Family meetings, open and honest communication, and advanced planning can ease it
Sahar Abdul Zahir is seeing more blended families in her financial advisor practice, but she’s also seeing more conflict, especially when it comes to people setting up and executing estate plans.
“We’re seeing more conflict and more problems, both while it’s happening and after someone passes, so family dynamics and relationships are being strained,” Zahir, who is a financial advisor with BlueShore Financial in West Vancouver, told Wealth Professional.
“A lot of people are in their second or third relationship and they have kids from previous relationships,” she said, noting that pertains to both the younger as well as older clients.
Zahir noted that it’s important for advisors to get to know a client’s family situation and dynamics, so they know what’s happening with the various stakeholders and what their needs and rights are.

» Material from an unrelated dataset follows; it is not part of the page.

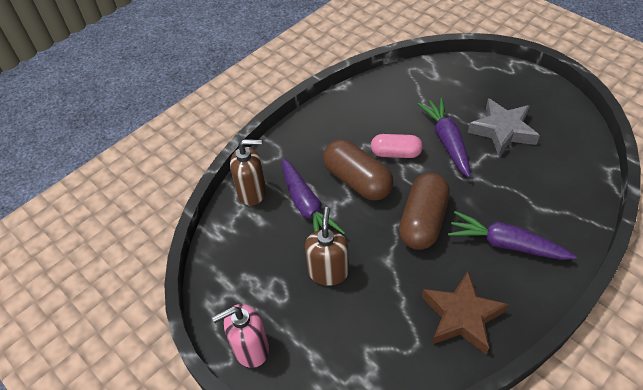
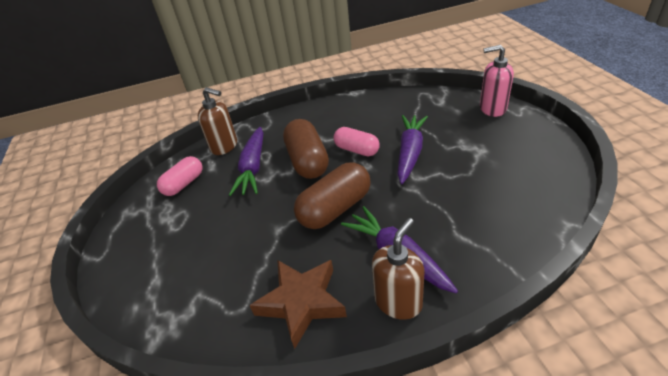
camera: 30 degrees right, 10 degrees down
pink soap dispenser [212,304,269,368] -> pink soap dispenser moved to [480,45,514,117]
brown soap dispenser [305,207,349,286] -> brown soap dispenser moved to [372,218,424,320]
grey star [468,98,540,156] -> none
none -> pink capsule [157,156,202,196]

This includes spouses as well as children.
“There can be a lot of disagreement, even within the couple, whether or not they’ve realized it before,” she said. “You can bring it to the fore when you discuss how they’d like to settle their estate and where they’d like their assets to go because people can often assume they know what their spouses’ needs and wants are without having really asked them what their specific goals are around their estate.
“Often, spouses assume that the bulk of the assets are just going to each other. So, they’re surprised when spouses want to leave those to their children or a disabled child. It’s really important that, as an advisor, you ask these questions about the family dynamics right out of the gate, and then you can start going through the will, power of attorney, and setting up a trust.”
Zahir favours open and honest communication among family members and likes holding family meetings to resolve issues and misunderstandings, especially if the advisor can be at the table, so all of the parties can talk about their wishes and plans.
“It can be incredibly hard and, sometimes, as the advisor, you’re sitting in there, trying to be a neutral third party,” she said. “Sometimes we’re trying to protect people from themselves, so it can be uncomfortable for the clients and uncomfortable for you, and really emotional if you have the kids involved, too. But, as hard as it is, it’s part of my job as their advisor.”
She has seen an uptick in families wanting to have these meetings, particularly so the children who may have to execute the will can also get to know the lawyer, accountant, and advisor whom they’ll have to eventually work with as the older generation passes.
Once everything has been discussed, clients need update their wills and powers of attorney in a timely fashion, particularly in jurisdictions where new marriages invalidate previous wills.
She doesn’t see many children pressuring parents to change their wishes, but if there is acrimony, then she said “you coach your clients through it. If the plans make sense, then you implement them.”
When clients are remarrying, though, she recommends they redo their wills and powers of attorney, but also do a prenup or cohabitation agreement so the couples agree in advance how they want to protect their interests. Then, if one dies or the marriage doesn’t work out, “they already know what to expect and they’re both protected. Then, if there may be a problem with volatile situations with children, they can set up a trust or use insurance policies to address certain issues.”
Zahir said advisors should also remind clients to update their beneficiary designations on vehicles such as registered savings plans, insurance, and pensions as many may forget those when they update their wills. They should also reconsider who they want as executor, power of attorney, and head of their trust as naming one’s spouse may not be perceived as fair by previous family members.
“What’s happening now is people are naming their current spouse and one of their children or getting a corporate executor,” she said, noting naming a neutral third party can cost a bit, “but, in my opinion, that cost is a small price to pay for keeping family dynamics intact.”
The last thing that Zahir suggested was urging clients not to focus on avoiding probate fees.
“If you can reduce that cost, that’s great, but it should not be your only focus in estate planning, especially in a blended family,” she said. “That can be a difficult discussion with clients because they’ve already got preconceived ideas about paying taxes. We all want to pay a little less tax, but when it comes to a blended family, there are other things to consider. So, not paying probate tax should be the third or fourth on your list of priorities. You need to focus on the right things, such as family dynamics and keeping things fair and equitable. That’s the best way to go.”